Fourth District, Division Three Affirms Attorney’s Fees Award In Two Real Estate Cases

Seller Hit With Fees In a Water Accumulation Concealment Case; Neighbors Obtain Fees Against Neighbors In Tree Obstruction View Case.

     In these interesting financial times, we find that real estate disputes still fester and produce interesting posts on attorney’s fees issues. The next two cases do not disappoint, originating from our local Santa Ana appellate court.

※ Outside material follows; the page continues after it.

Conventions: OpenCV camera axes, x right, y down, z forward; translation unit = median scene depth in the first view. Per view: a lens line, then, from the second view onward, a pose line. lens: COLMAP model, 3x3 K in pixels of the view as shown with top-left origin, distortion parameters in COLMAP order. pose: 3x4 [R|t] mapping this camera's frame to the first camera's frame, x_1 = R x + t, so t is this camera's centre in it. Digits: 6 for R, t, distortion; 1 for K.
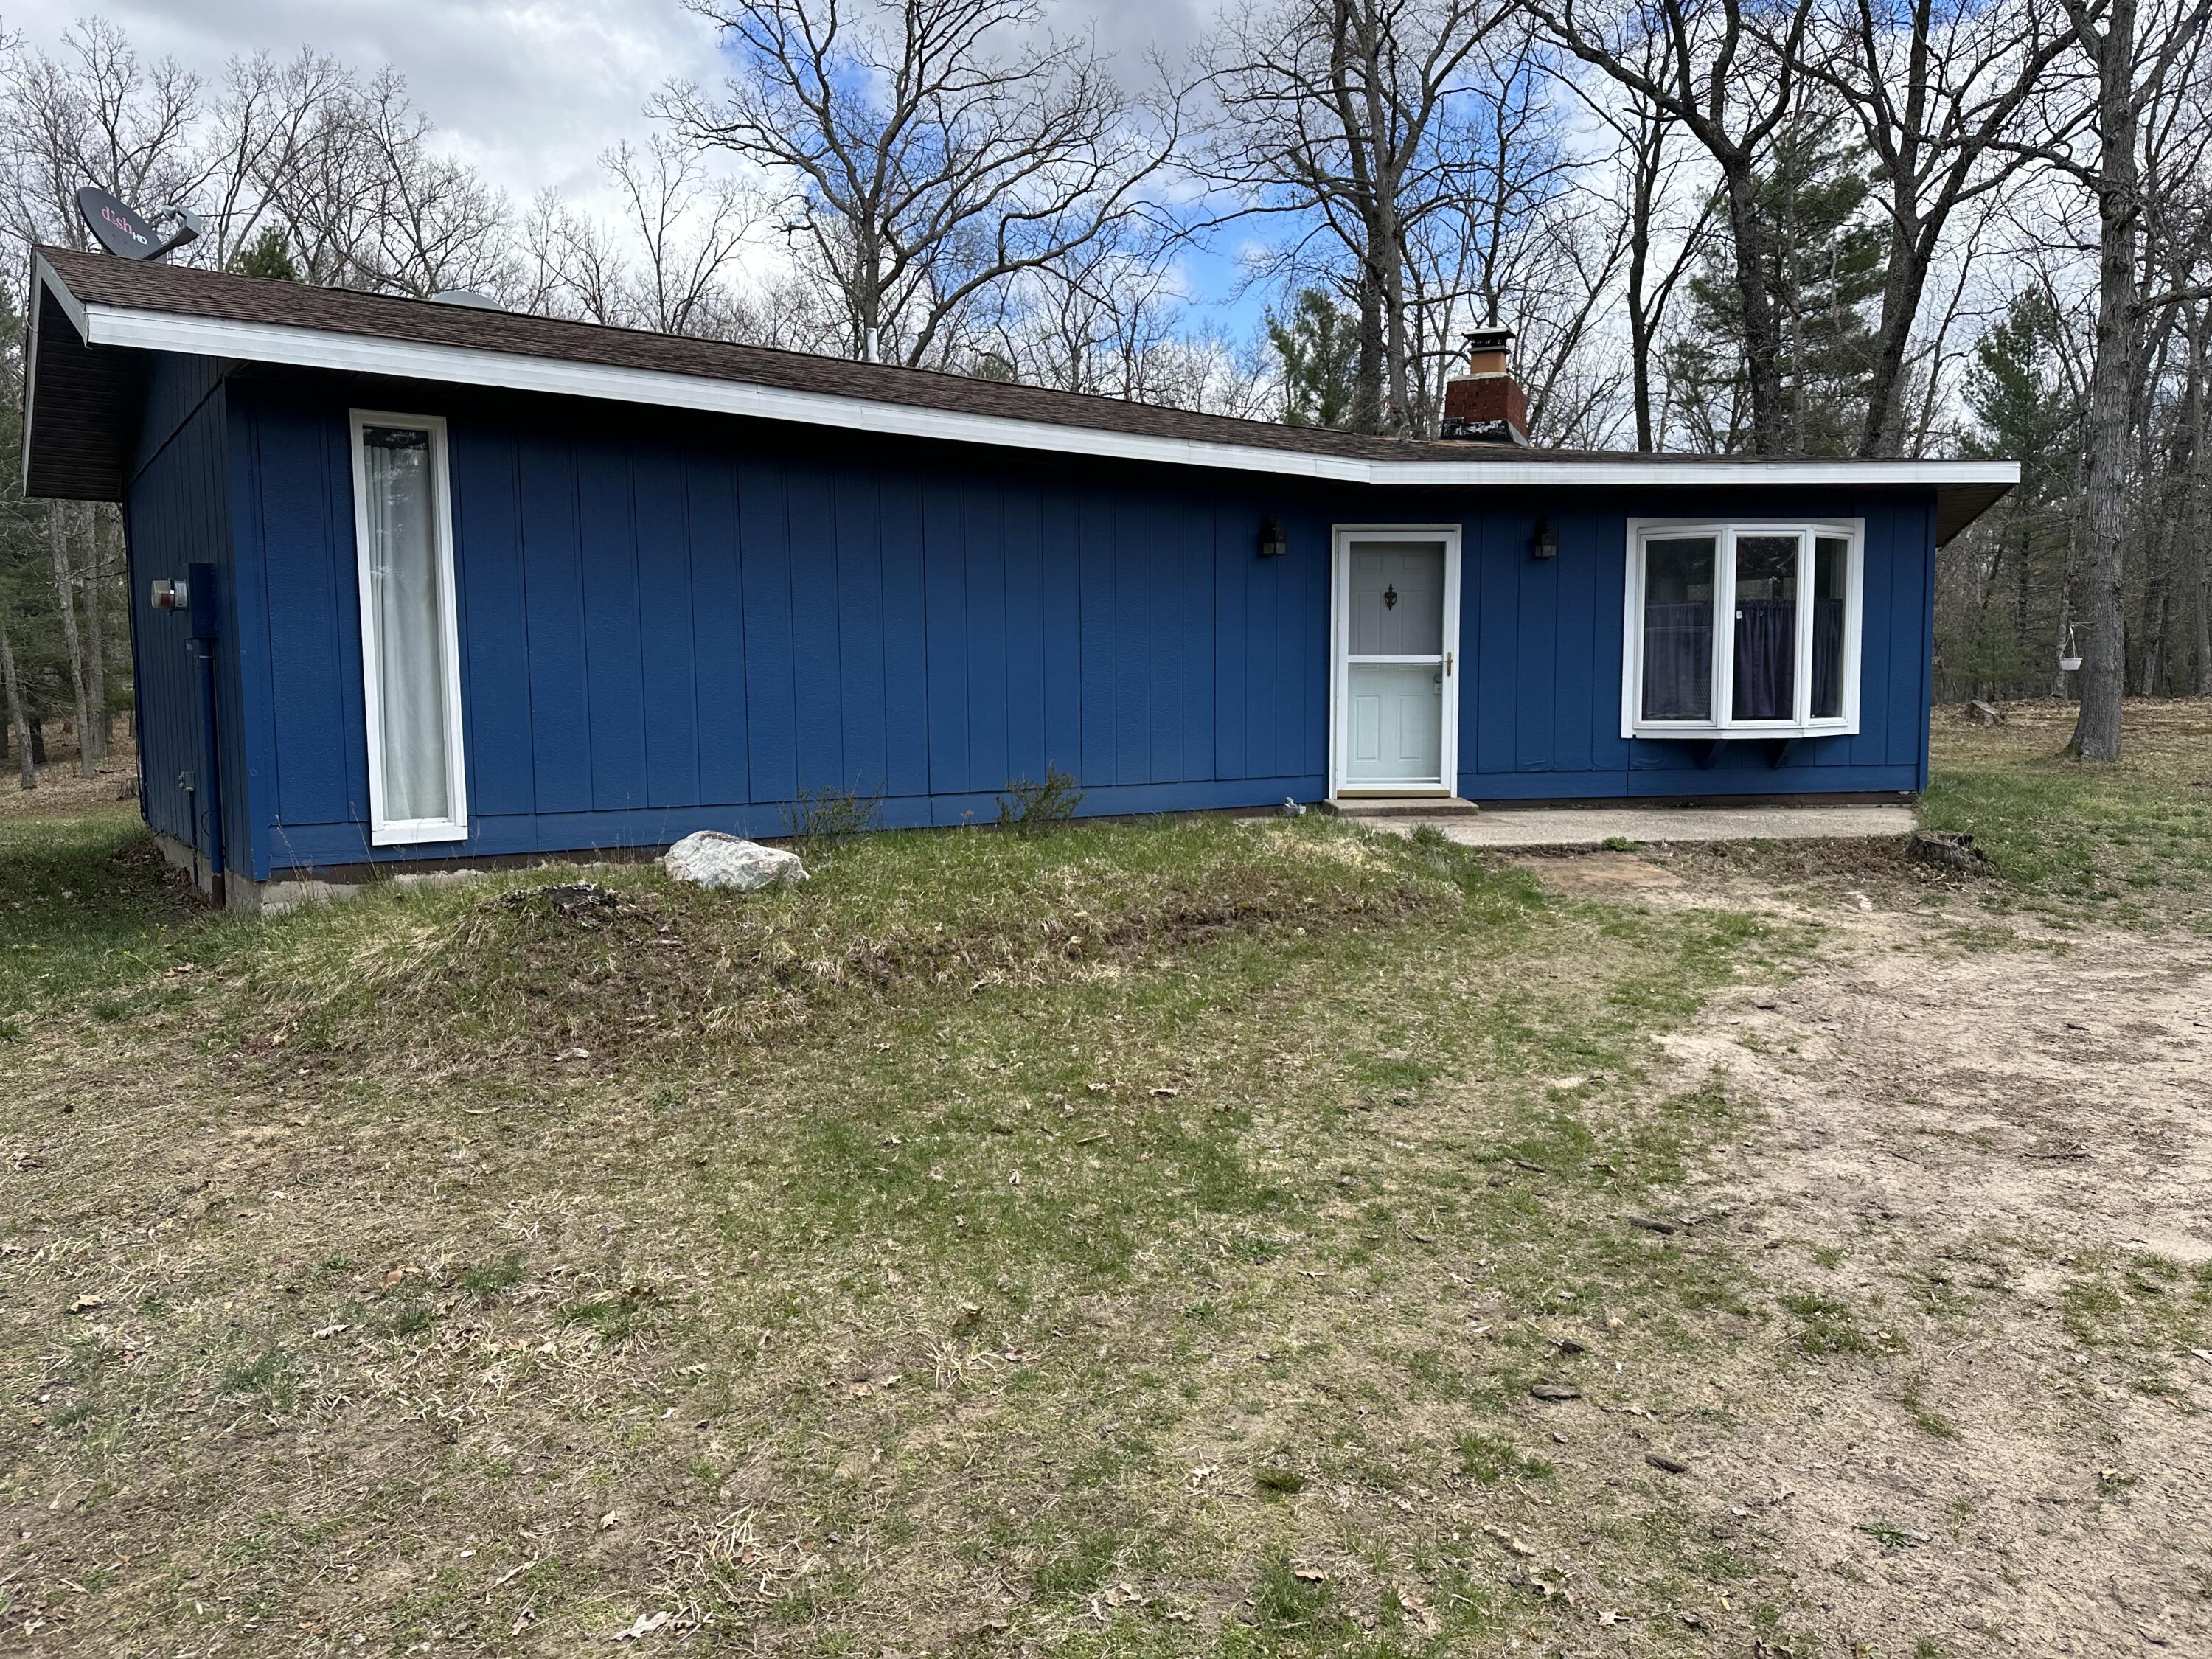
lens RADIAL K [[1554.0, 0, 1109.1], [0, 1554.0, 827.9], [0, 0, 1]] dist [0.043369, -0.040179]
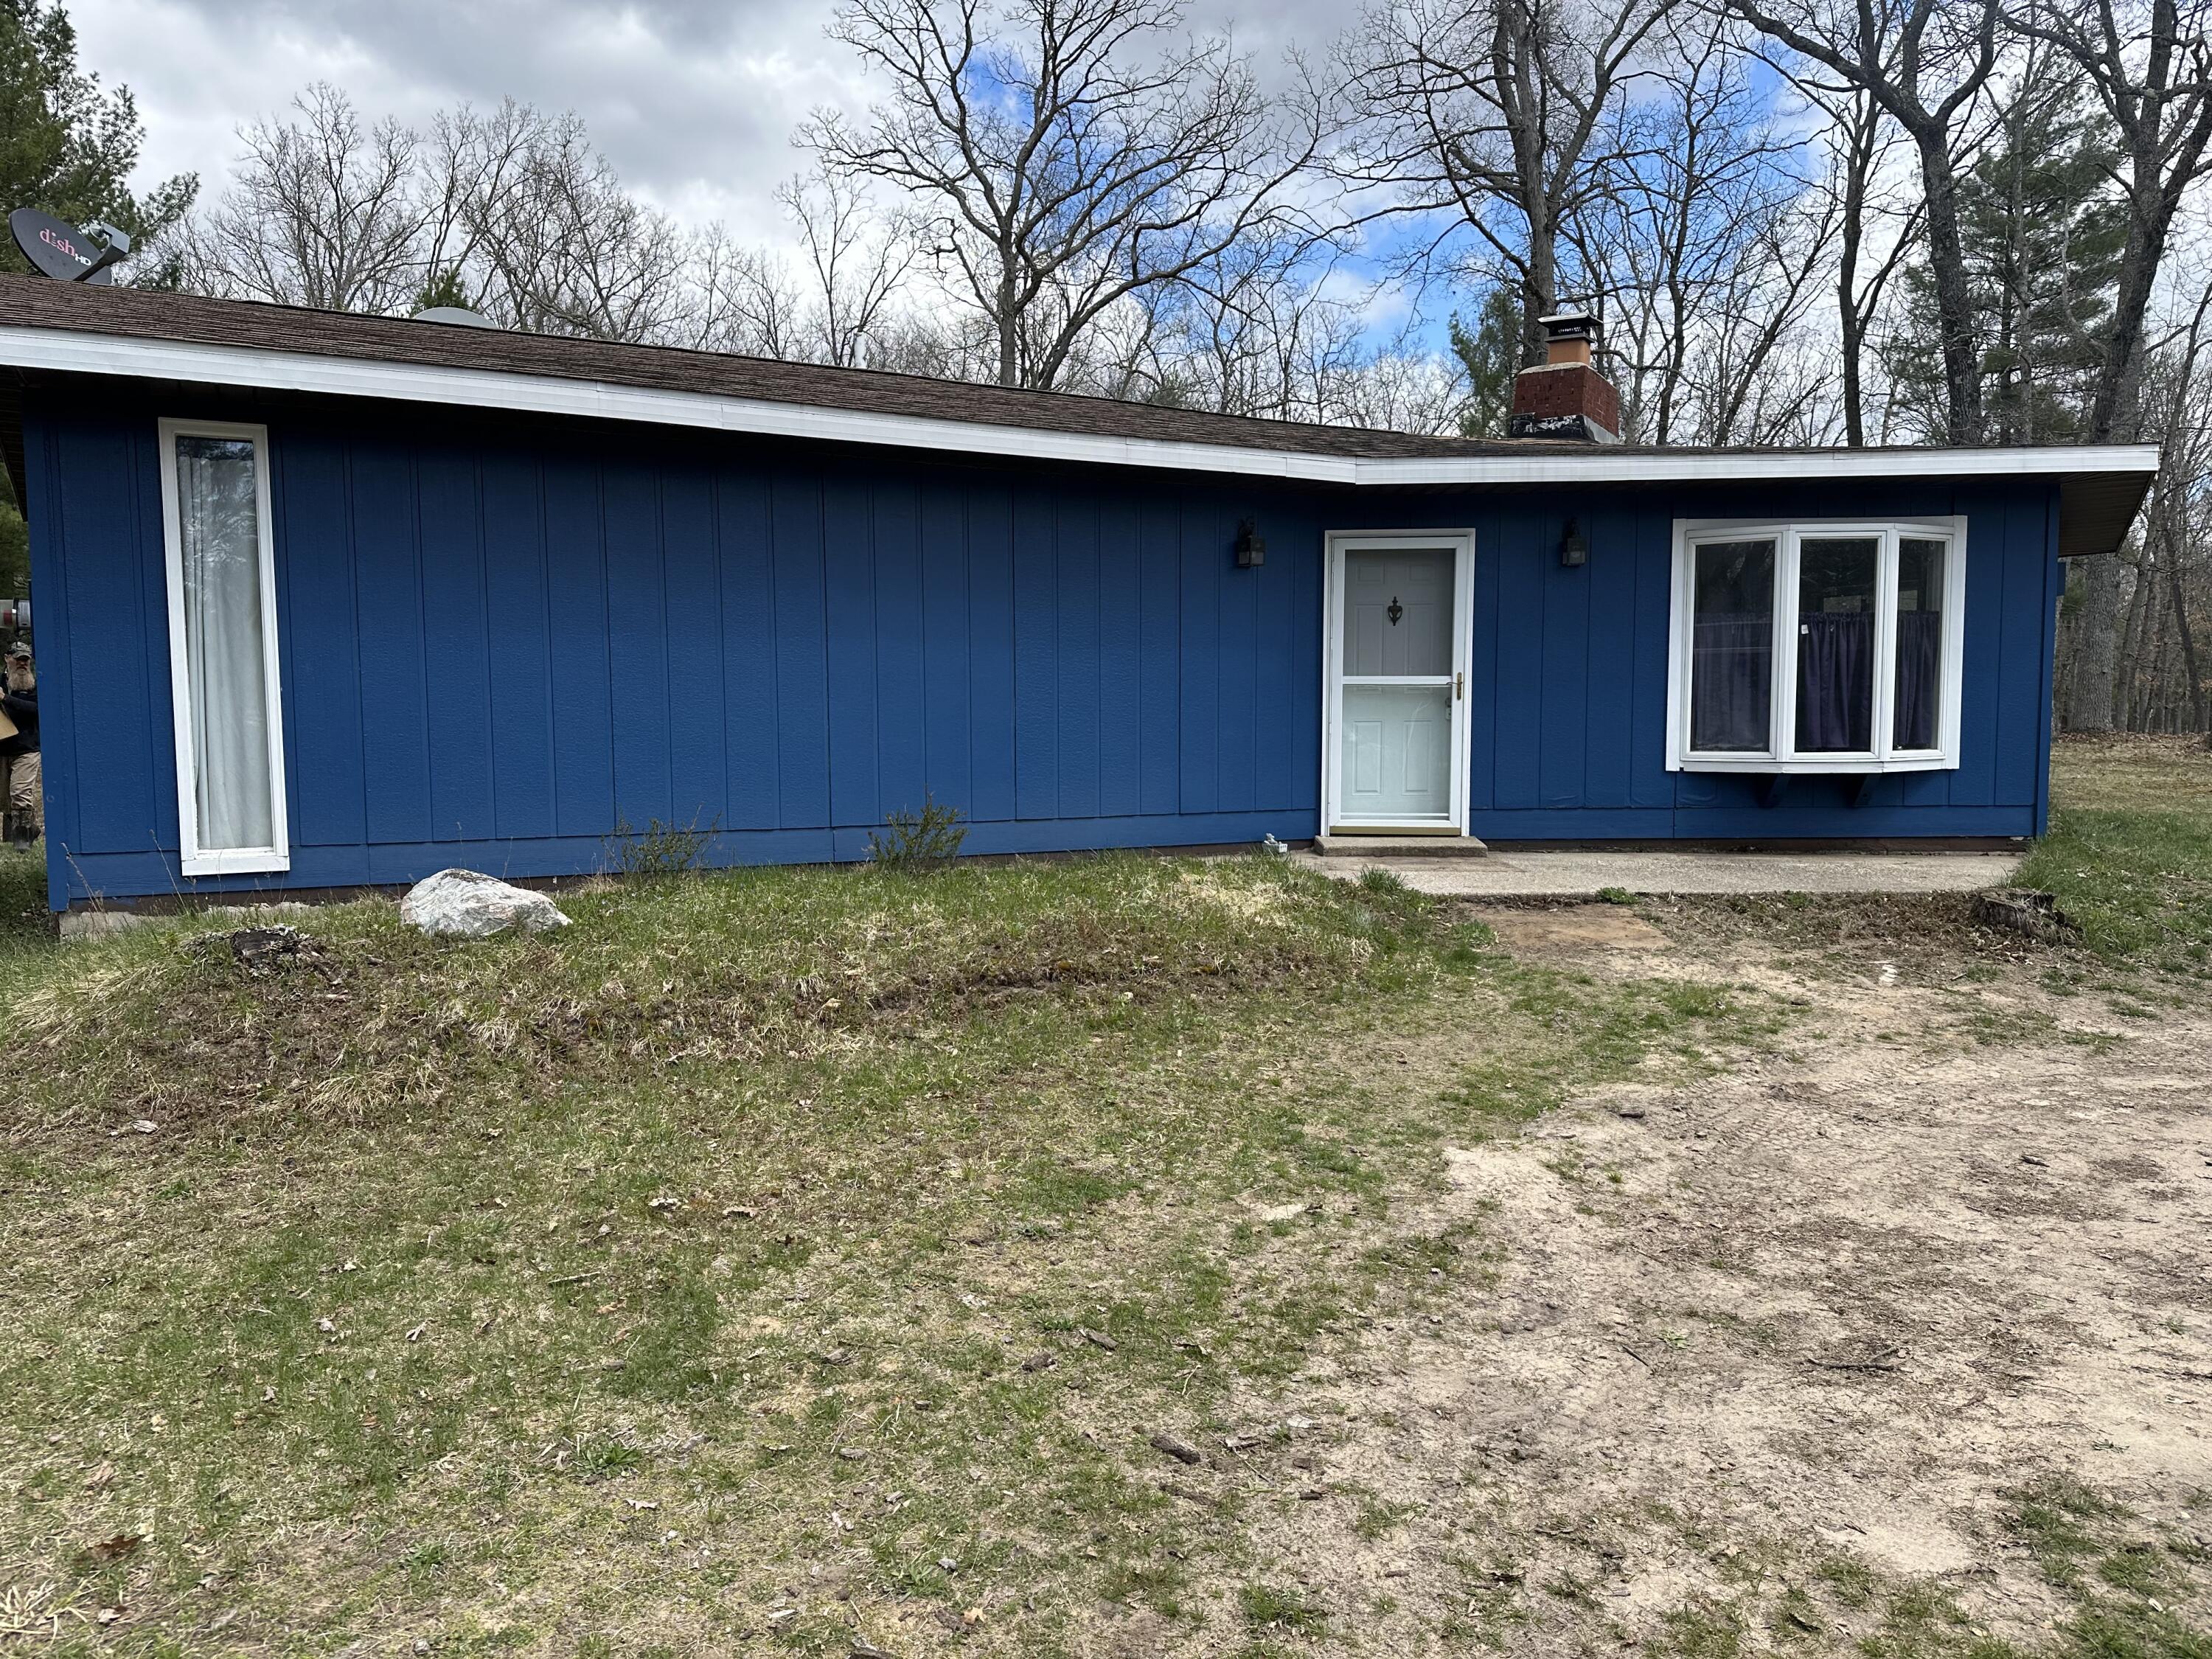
lens RADIAL K [[1554.0, 0, 1096.8], [0, 1554.0, 832.9], [0, 0, 1]] dist [0.043369, -0.040179]
pose [[0.989379, 0.014509, -0.144633, 0.145654], [-0.016081, 0.999824, -0.009705, -0.009763], [0.144467, 0.011927, 0.989438, 0.093459]]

Seller Real Estate Concealment Case.

     In Johnson v. Dawkins, Case No. G037998 (4th Dist., Div. 3 Nov. 19, 2008) (unpublished), buyers of a Laguna Hills residence successfully sued for undisclosed water accumulation problems, recovering $97,500 compensatory damages against sellers, some minor punitive damages against one of the sellers and their son, and attorney’s fees of $223,157 based upon a fees clause in the real estate purchase contract under Civil Code section 1717. (For a discussion on the legal basis for such an award, see our May 22, 2008 post.) Except for one issue that resulted in a remand, the judgment was affirmed substantially across the board in buyers’ favor.

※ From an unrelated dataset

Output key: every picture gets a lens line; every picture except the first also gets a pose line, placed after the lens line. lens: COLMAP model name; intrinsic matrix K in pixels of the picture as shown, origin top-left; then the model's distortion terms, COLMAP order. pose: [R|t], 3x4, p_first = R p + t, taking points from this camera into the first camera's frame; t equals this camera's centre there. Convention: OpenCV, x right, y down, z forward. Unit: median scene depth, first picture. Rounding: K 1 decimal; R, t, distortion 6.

     The lower court awarded $223,157 to buyers–even though their attorneys had billed them only $170,873–based on a lodestar enhancement factor. This reduction must have rankled sellers, because they still got hit with an award that was enhanced beyond the discounted fees paid by buyers to their attorneys. Sellers appealed, but lost when the appellate court affirmed the fee award for buyers.

The record below showed that buyers’ attorneys cut their bill from $242,091.50 to $179,873 before a 1.31 multiplier was applied by the trial court. Lodestar enhancers are indeed permissible under Civil Code section 1717. (PLCM Group, Inc. v. Drexler, 22 Cal.4th 1084, 1095 (2000) [one of our Leading Cases].) The appellate panel had no difficulty concluding that this multiplier was modest given the complexity of the case—reinforced by the prolix opening appellate brief which raised “a seemingly endless stream of issues (some borderline, some arguable, one actually meritorious)—thunders a very great ‘volume’ of support of the soundness of the trial court’s exercise of discretion. The reply brief–even larger—speaks literally another volume.” (BLOG OBSERVATION-So who doesn’t think that appellate courts pay attention to the litigiousness of parties when reviewing discretionary issues?)

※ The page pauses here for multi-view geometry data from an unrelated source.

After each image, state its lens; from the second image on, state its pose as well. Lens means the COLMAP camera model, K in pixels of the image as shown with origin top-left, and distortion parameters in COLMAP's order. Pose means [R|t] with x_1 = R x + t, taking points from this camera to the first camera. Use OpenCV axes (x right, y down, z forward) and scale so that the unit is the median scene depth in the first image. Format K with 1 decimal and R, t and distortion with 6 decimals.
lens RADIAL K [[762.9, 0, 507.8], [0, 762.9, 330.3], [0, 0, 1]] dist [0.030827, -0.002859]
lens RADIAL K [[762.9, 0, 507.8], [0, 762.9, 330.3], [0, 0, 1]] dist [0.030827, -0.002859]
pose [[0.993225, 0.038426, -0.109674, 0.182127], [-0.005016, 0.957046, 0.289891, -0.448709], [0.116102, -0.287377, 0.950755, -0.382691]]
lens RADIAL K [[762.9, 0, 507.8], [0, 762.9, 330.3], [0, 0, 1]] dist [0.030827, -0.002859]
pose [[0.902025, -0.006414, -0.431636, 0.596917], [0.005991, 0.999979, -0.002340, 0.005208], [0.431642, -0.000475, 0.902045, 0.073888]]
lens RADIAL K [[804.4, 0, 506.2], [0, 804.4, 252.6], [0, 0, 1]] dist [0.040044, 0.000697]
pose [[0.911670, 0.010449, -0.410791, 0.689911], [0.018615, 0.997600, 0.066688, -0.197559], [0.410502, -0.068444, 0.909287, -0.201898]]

Homeowner Association Neighbor Feud—Tree Obstruction/View Protection Case.

     The second case involves a frequently recurring theme—neighbors battling over their right to protect unobstructed views, balanced against other neighbors who do not want to cut their vegetation (usually, palm trees). Unfortunately, the loser can often times bear the attorney’s fees freight, as Ross v. Emley, Case No. G037688 (4th Dist., Div. 3 Nov. 19, 2008) (unpublished) illustrates.

     This neighborhood tree obstruction dispute arose out of the Meredith Canyon development in San Juan Capistrano. Plaintiff neighbors reached a settlement with defendant neighbors by which their trees had to be trimmed, subject to certain conditions, so that unobstructed ocean views were preserved. The issue of attorney’s fees, however, was reserved for determination by the trial court in the settlement agreement. Ultimately, plaintiff neighbors were awarded $52.750.50 in fees, a reduction of over $8,600 in the amount requested. Defendant neighbors were not happy, appealed, and lost.

     Even though Civil Code section 1717(b)(2) states there is no prevailing party under a fees clause where an action is dismissed pursuant to a settlement, defendants waived this protection by stipulating that the fee question could be decided by the trial court after settlement of the merits of the claims. (Jackson v. Homeowners Assn. Monte Vista Estates-East, 93 Cal.App.4th 773, 784 (2001).) Beyond that, plaintiffs were entitled to a fee award under Civil Code section 1354—which allows prevailing parties to recoup fees where they enforce CC&Rs. Under section 1354, the trial court has jurisdiction to determine who is the prevailing party even after voluntary dismissal, whether by settlement or otherwise. (E.g., Kim v. Euromotors West/The Auto Gallery, 149 Cal.App.4th 170, 178 (2007); Parrott v. Mooring Townhomes Assn., Inc., 112 Cal.App.4th 873, 877 (2003).)

     Because “prevailing party” status depends on a pragmatic determination of the extent to which each party has realized its litigation objectives, the trial court did not err in determining that plaintiff neighbors achieved their main objective by obtaining removal of obstructions to their ocean views.

     The amount of fees awarded was not excessive, the appellate panel ruled. The trial court disallowed excessive and unsupported fees, as well as not awarding fees until after the defendant neighbors failed to comply with obstruction removal deadlines set by the homeowners’ association. No abuse of discretion was found in the fee award rendered in the case of the feuding neighbors in ocean view neighborhoods rimmed with palm trees.